The IrScaleLow and IrScaleRange values are used to scale data from the Infra Red frames off the camera to be between the low value and the high value. Note that this only comes into play if the UseInfrared property of the VideoControl user control is set to true which it is not in the code base at the time of writing.
That’s all of the configuration.
What Does Running the App Do?
I can run either the WPF application or the WinRT application and (as long as I’ve got my Kinect for Windows V2 camera plugged in) I’ll get a video (or IR) display like the one below.
Once the app has recognised that a person has arrived in the frame, it will start to do calculations;
Once it has done calculations, it will display a floating panel showing the results;
and it will then visit the cloud to see if it can make a match against an existing table record. If not, the circle will fill orange;
and the person will be given a new GUID and an entry will be added to Azure table storage with the measurements captured as shown below;
and a new blob dropped into the configured photos table with the same GUID;
containing the photo;
and that’s pretty much it.
If the system does recognise the user based on the measurements then it will display a green-filled circle;
which indicates that it will not create a new GUID and a new entry in the Azure table and blob storage as the person’s been recognised.
Wrapping Up
I’ve had this code for a long time but have never written it up so I found a few spare cycles today to do that.

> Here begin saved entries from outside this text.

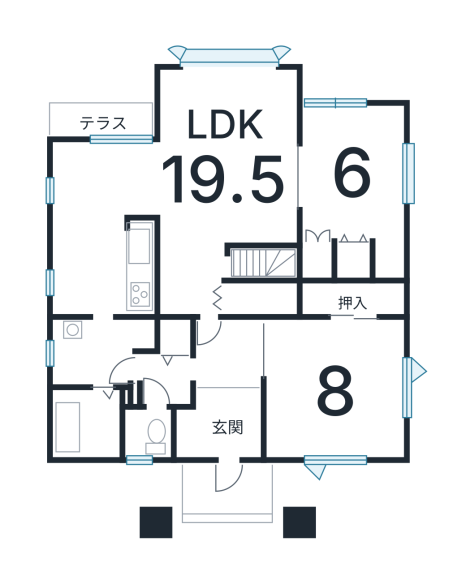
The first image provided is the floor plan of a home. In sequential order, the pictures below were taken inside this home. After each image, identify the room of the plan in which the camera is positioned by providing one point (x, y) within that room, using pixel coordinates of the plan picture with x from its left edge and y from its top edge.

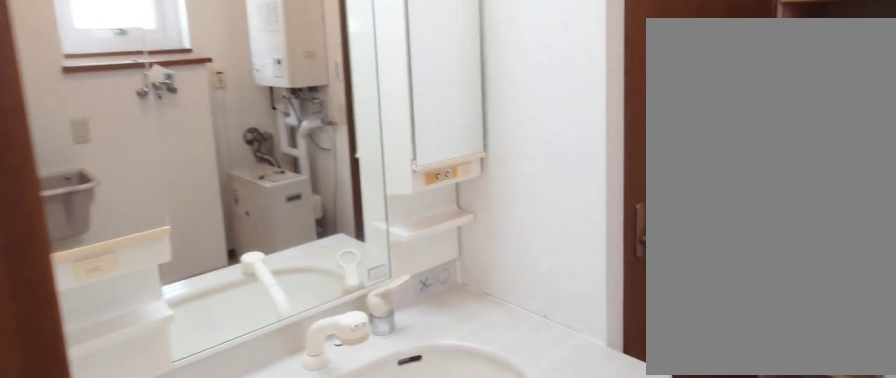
(91, 347)
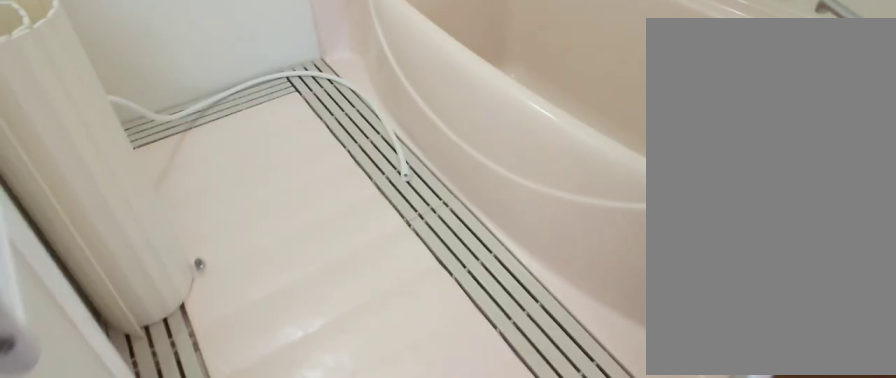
(76, 433)
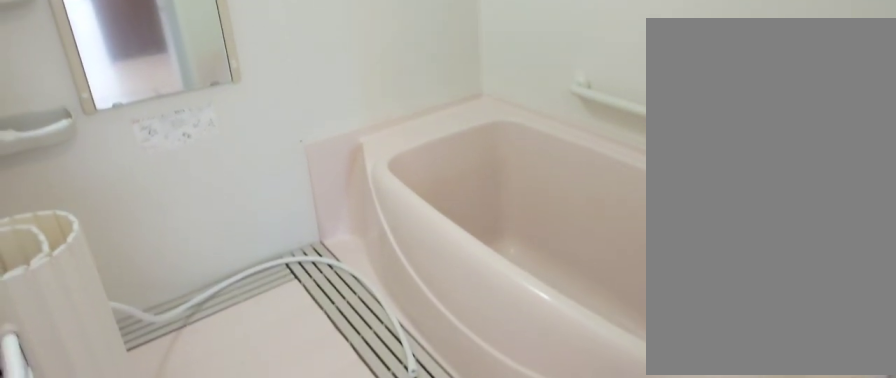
(76, 433)
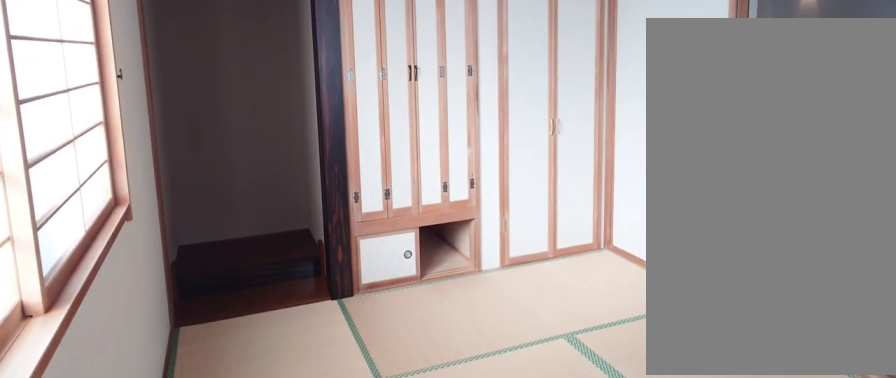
(344, 181)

It was built 100% ‘just for fun’ but I thought I’d share in case anyone else was interested or wanted to take pieces of it and improve it
What I’d perhaps like to do next is to extend this by adding in some use of facial identification via Cognitive Services to see if I could build a system that worked a little better by using a combination of skeletal measurements with facial identity such that both mechanisms were used to determine identify.
That would take a little bit of work – I’ll post an update as/when I get there.